The internal diameter of this circle (a ring drawn around the inner faces of the stones) measures approximately 45.5 metres. Here is Ó Ríordáin’s drawings of the elevations of the stones:
Finola bravely stands against the largest stone in the circle, which is traditionally named Rannach Crom Dubh. The meaning is not clear; Crom suggests ‘bent, crooked, or stooped’, while Dubh means ‘black or dark one’. Rannach can mean ‘open-handed’, which could imply a trading connection. This stone is said to weigh over 40 tonnes and was brought to this spot from three kilometres away. Interestingly, some say that this stone marks the ceremonial entrance into the circle and is aligned with the sunrise on the 1st of August, known as Lughnasadh, the day that marks the beginning of the harvest in Ireland. In fact, there are many orientations that can be given to this circle. This article by Ken Williams explores some possibilities here.
This Beaker pottery sherd was found and recorded by Ó Ríordáin. It is one of a great number of such remains to be found at the site. One commentator made the suggestion that . . . The breaking of Beaker pots against the standing stones seems to have been part of a ceremony . . . Can we trace the more modern tradition of breaking wine glasses after a toast to such an early origin? It’s said to bring luck and happiness in some cultures. This would, of course, imply that the great circle was a celebratory feasting site.
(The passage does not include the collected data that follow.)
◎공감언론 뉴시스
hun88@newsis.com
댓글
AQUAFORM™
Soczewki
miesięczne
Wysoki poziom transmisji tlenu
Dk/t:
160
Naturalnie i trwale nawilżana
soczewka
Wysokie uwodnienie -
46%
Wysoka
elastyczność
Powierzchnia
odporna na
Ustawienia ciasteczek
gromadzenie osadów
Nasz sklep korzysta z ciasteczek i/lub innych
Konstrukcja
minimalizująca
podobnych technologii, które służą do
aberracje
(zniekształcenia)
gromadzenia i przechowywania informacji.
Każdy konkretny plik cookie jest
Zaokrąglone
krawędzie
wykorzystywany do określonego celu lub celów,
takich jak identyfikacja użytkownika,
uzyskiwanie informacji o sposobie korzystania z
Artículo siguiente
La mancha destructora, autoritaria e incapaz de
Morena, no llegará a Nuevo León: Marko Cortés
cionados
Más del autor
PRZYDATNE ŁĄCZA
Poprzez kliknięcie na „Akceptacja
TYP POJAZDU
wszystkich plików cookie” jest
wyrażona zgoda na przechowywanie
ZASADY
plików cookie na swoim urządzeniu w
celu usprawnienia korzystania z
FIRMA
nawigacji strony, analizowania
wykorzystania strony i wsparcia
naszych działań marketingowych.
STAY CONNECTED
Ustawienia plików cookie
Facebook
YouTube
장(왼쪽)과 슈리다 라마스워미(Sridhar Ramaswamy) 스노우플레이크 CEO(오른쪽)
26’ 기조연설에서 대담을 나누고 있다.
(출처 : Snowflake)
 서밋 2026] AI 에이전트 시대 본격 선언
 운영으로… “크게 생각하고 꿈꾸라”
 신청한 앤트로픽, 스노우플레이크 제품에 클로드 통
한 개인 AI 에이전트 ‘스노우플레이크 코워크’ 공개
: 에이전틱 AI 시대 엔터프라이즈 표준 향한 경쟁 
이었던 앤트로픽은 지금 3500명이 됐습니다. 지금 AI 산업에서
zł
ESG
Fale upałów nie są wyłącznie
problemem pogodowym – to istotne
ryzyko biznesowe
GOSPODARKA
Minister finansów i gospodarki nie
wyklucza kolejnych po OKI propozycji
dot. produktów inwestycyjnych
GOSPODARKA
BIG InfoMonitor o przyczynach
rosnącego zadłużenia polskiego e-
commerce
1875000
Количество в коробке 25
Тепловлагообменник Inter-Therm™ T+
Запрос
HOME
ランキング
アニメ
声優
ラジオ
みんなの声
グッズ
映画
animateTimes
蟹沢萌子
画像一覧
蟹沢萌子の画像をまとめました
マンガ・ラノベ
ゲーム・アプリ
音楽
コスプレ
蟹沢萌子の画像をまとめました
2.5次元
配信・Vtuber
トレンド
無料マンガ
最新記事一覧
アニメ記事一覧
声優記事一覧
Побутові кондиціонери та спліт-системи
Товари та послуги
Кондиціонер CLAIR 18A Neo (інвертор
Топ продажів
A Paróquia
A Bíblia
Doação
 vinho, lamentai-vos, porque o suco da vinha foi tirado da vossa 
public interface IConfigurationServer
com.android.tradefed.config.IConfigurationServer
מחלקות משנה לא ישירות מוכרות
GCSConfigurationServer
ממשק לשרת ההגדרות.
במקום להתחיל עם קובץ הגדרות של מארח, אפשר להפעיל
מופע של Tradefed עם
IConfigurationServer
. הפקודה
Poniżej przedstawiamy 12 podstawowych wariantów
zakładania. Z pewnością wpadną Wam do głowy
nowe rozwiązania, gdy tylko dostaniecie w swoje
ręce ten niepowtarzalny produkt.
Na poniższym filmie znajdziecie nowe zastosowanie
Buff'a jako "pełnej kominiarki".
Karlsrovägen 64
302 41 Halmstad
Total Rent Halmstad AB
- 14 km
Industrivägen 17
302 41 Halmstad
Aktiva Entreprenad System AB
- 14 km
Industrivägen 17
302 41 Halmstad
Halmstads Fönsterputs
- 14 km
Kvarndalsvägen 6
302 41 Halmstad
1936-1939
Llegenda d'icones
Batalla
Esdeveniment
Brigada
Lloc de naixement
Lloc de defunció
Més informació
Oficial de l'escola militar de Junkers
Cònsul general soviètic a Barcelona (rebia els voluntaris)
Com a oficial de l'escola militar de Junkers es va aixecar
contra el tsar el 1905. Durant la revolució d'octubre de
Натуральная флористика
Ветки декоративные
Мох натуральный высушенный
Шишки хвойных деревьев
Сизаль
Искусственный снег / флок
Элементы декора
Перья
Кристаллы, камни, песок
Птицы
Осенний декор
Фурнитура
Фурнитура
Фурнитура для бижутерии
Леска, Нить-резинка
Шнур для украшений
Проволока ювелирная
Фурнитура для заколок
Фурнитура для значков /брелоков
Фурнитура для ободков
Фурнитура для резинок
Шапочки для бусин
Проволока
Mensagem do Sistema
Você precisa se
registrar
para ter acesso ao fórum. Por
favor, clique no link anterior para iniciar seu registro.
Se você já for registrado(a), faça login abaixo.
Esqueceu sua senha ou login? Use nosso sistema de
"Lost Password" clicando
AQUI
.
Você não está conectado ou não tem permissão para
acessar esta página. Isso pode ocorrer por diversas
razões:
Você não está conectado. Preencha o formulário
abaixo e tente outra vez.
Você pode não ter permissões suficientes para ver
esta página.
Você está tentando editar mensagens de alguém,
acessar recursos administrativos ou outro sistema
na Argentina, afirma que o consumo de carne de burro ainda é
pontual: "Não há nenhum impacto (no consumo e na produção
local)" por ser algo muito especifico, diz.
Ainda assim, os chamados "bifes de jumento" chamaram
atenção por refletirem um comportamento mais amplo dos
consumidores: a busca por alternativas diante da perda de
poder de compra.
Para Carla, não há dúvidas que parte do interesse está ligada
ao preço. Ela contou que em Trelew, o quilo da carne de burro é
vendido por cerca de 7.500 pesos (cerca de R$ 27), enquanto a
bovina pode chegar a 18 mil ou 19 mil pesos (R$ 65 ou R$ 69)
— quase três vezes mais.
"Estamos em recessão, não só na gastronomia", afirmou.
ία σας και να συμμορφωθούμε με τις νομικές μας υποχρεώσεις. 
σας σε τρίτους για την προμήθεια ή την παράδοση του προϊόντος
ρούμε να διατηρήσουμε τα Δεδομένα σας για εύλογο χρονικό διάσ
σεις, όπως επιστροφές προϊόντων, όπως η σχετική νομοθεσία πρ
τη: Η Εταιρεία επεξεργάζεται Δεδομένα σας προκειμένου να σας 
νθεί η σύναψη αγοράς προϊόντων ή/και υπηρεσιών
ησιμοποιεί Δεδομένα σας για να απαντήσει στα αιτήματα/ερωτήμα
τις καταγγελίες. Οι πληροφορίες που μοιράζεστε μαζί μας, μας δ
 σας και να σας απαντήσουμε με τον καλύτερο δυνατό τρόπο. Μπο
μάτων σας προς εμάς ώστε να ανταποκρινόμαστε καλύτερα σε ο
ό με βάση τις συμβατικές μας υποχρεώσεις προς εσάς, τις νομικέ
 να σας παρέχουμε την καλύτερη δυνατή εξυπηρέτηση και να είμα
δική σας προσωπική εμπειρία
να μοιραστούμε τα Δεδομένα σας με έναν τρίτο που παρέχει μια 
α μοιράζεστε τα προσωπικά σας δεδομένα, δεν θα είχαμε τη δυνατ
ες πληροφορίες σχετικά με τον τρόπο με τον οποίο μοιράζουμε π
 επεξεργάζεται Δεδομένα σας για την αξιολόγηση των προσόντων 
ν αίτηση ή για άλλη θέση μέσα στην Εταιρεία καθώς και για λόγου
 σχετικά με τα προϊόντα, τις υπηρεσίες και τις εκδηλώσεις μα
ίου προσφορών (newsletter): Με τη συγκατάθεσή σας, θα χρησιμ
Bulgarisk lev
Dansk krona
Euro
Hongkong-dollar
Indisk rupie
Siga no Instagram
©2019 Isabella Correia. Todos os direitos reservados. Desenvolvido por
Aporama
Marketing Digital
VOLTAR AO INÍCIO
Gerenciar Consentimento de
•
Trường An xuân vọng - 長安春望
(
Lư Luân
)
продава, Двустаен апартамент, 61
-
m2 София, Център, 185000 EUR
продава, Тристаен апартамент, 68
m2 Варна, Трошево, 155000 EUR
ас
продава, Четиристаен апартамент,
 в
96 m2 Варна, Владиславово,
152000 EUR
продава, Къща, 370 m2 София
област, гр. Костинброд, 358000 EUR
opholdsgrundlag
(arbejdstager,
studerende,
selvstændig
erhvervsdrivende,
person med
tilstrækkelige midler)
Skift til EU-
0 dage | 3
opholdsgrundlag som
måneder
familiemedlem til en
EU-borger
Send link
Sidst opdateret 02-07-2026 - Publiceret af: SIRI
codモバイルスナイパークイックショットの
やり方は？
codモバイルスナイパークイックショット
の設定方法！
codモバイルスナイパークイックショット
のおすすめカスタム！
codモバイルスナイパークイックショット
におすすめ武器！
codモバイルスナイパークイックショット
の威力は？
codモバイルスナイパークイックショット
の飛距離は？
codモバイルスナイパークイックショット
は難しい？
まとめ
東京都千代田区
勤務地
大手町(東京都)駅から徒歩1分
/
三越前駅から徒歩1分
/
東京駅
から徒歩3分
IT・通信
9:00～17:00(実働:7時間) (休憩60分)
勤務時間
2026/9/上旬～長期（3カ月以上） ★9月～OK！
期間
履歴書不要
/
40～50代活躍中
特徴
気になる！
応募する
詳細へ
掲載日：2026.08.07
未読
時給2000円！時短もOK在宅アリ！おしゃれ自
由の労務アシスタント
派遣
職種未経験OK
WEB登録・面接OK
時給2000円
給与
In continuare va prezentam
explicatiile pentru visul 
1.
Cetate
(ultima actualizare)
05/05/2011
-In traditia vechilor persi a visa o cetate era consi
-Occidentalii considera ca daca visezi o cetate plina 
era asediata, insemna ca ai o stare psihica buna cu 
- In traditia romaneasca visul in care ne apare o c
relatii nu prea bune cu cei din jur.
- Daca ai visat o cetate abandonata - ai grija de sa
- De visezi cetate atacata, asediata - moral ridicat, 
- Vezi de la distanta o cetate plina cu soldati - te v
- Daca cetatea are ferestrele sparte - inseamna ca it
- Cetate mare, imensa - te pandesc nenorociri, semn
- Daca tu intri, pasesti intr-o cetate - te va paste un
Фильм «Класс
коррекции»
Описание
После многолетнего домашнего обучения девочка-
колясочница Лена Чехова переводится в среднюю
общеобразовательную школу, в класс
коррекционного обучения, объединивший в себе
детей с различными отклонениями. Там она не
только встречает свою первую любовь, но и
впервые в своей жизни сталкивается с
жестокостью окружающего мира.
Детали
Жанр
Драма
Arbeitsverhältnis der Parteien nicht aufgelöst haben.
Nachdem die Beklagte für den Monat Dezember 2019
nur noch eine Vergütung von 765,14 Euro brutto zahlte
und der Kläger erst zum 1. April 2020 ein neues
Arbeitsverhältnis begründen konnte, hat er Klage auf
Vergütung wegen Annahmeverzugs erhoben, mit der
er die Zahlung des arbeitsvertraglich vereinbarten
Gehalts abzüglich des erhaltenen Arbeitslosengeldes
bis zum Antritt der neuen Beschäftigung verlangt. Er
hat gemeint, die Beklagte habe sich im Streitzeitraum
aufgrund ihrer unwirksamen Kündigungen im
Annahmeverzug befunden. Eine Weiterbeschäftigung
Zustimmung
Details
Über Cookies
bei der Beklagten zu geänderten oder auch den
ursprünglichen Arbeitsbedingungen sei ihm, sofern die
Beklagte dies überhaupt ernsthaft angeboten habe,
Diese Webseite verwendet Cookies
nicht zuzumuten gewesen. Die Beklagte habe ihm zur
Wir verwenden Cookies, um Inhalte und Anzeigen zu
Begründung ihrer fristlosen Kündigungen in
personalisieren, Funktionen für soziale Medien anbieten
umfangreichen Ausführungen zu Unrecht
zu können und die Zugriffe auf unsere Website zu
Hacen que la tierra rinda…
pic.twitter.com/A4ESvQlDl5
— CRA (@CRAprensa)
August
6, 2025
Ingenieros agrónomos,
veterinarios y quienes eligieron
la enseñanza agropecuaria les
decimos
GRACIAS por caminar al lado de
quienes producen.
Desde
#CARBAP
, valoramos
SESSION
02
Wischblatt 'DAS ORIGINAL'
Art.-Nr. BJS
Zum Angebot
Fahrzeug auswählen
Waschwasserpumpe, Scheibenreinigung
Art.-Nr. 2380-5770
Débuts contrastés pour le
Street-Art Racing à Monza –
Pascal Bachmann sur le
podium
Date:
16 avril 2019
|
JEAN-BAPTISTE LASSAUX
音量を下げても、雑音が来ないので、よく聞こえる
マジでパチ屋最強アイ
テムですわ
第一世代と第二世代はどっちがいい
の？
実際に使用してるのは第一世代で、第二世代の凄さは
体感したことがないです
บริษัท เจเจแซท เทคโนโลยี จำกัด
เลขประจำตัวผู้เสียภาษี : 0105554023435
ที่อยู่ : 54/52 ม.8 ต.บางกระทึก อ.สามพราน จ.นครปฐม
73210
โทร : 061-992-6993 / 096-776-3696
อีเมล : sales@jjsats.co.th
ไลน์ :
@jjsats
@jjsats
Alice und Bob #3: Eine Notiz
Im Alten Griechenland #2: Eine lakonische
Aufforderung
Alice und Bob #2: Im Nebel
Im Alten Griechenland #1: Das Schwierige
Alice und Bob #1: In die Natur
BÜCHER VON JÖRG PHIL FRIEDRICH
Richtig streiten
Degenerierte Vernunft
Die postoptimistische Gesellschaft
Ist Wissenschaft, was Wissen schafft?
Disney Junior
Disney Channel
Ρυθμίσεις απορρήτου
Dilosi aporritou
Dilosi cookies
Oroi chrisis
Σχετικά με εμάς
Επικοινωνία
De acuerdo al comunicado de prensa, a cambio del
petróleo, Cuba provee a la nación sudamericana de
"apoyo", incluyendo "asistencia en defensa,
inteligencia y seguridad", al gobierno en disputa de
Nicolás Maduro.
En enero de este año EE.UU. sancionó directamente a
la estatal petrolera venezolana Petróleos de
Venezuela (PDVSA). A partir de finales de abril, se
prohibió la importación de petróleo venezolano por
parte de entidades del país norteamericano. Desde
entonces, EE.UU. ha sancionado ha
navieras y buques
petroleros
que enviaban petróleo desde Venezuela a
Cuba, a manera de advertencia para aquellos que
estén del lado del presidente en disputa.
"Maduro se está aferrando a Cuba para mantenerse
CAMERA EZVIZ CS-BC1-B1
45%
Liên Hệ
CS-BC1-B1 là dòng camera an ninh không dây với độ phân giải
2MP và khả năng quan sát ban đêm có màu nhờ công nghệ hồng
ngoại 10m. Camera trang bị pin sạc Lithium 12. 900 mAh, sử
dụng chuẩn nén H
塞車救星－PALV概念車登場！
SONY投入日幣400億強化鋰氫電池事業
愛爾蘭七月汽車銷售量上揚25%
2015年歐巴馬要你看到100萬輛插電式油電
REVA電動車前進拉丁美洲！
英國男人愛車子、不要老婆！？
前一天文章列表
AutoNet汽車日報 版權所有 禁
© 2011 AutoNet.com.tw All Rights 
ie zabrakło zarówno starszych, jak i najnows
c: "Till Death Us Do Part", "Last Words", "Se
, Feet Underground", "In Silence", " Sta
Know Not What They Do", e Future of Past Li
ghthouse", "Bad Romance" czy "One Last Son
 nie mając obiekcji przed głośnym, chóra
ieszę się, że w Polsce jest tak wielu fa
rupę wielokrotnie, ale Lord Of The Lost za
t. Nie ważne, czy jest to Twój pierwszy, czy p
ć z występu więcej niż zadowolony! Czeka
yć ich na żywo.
There is evidence today that visitors feel compelled to leave offerings at the site: coins, small stones, beads, and other ephemera. The examples above are adjacent to Rannach Crom Dubh, while below is one of the standing stones in the circle that appears to have been deliberately cut, or slotted, at some time in its history. Today, coins are deposited within this slot.
My own feeling about this site is that it is an arena where people gathered to feast and celebrate. An ancient ‘circus’ perhaps? Ken Williams analyses the possibilities of archeo-astronomical alignments in his article, mentioning our West Cork friend Vice-Admiral Boyle Somerville, whose detailed work we have investigated, here.
The features of this site are fascinating and provide much food for thought, especially when seen through the eyes of archaeologists. Of course, we want to know who conceived this monument, and who was in charge of the human power and organisation that was required to erect it. There won’t be a simple answer to this: it’s likely that many generations were responsible and that there were numerous incarnations over time. That’s what is so fascinating about ancient history: if only we had a time machine!
There are traces of other, smaller, stone circles close by this one, but I was intrigued to read in one of the accounts of this site that there was previously a further – even larger – circle nearby, and this has vanished altogether. I have to ask: how could such a massive structure disappear completely? Legend gives us an answer: it was supposedly stolen by Merlin and brought over to England to create Stonehenge!